Well, it’s interesting. Yeah, that’s evolved over time.

It used to just be patient and their local oncologist, right? And the oncologist office has become a very busy place with mostly solid tumors. So, breast, prostate, colon, and then maybe a few scattered patients in most practices with blood cancers. Obviously, blood abnormalities are common with platelets and anemia and all that, but to actually have an MPN patient in the general hem/onc practice is actually quite rare. Right? These diseases are 4 to 5 out of 100,000 people.

Now, fast forward to the modern era. I think this is important. I think now, what I personally encourage – and obviously I’m biased because I’m here at the academic center. But I really think that patients with rare blood cancers such as MPNs should be co-managed.
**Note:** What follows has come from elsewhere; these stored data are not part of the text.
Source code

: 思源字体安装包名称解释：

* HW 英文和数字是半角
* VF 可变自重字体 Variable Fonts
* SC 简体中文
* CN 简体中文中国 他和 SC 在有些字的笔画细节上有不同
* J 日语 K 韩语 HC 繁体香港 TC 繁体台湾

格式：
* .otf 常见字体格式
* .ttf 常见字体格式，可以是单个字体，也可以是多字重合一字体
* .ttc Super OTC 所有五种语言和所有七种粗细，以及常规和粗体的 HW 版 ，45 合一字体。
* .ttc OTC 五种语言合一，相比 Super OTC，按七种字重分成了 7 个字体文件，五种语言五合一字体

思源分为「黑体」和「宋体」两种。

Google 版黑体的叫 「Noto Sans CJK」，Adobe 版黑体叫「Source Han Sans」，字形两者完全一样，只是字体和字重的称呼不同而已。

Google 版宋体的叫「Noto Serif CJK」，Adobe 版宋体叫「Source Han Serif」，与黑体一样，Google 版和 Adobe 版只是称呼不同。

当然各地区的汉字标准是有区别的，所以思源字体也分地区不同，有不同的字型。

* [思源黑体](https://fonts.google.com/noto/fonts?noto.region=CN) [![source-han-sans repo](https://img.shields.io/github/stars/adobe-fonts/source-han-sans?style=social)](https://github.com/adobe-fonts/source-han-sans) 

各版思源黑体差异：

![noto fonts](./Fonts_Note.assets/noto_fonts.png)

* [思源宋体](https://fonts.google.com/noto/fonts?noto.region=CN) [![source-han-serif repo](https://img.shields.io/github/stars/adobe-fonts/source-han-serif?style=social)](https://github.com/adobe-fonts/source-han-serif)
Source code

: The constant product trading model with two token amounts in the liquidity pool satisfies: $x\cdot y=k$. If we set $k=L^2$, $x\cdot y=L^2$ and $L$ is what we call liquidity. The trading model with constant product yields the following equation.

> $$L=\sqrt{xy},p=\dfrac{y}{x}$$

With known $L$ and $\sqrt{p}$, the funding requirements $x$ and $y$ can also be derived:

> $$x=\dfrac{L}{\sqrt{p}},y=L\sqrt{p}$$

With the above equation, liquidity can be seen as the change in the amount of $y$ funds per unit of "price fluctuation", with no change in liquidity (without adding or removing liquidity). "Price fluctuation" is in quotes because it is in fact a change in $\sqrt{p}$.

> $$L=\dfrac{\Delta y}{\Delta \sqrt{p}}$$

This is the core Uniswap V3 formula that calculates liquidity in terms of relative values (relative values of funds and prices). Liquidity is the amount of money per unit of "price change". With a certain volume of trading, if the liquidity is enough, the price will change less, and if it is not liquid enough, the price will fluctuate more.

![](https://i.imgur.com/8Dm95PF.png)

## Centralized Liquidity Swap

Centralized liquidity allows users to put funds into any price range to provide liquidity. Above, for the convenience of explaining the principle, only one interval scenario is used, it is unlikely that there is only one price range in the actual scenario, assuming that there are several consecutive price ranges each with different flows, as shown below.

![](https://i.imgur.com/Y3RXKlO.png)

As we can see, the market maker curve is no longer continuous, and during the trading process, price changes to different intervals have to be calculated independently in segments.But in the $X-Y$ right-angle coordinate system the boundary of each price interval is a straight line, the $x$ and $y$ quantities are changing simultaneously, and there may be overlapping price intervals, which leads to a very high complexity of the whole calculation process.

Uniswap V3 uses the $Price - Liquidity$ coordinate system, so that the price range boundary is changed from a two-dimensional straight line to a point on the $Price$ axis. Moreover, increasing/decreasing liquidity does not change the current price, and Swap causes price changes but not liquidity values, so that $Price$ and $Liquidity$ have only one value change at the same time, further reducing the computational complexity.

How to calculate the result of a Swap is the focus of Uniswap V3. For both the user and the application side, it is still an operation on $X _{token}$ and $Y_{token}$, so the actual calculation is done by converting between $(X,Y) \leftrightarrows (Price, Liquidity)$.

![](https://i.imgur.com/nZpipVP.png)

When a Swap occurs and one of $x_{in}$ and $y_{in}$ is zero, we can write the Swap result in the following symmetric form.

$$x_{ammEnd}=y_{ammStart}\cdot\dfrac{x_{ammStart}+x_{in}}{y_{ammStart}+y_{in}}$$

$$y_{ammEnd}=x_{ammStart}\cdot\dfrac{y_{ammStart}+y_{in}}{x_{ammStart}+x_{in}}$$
So, be seen by your local hematologist/oncologist, for sure. They know you the best. But also have a referral, if you’re able to and have the resources and ability to travel, to an academic center where you can see a blood cancer specialist such as me or my colleagues, as I only focus on blood cancer.

So, I’m not seeing patients with a solid tumor. So, local oncologist. If you can have a blood cancer expert as part of your care, it doesn’t have to replace the care. And then to have a member of the nursing allied professions – nursing and APP, advanced practice providers – is really becoming essential to help with acquiring the prescriptions from the specialty pharmacy, prior authorizations, teaching of the injectables, such as Interferon, figuring out enrolling on clinical trials.

So – and then, if a patient, young and fit, with myelofibrosis, you’ll want to be consulted with a stem cell transplant doctor. And then, finally, as if that wasn’t enough, I think a good pharmacist team is important nowadays to go over the drug-to-drug interactions, side effects. It’s not just about the JAK inhibitors but all the other medicines – antibiotics and everything else – that may be a bit unique to the MPN patient compared to the general cancer patient.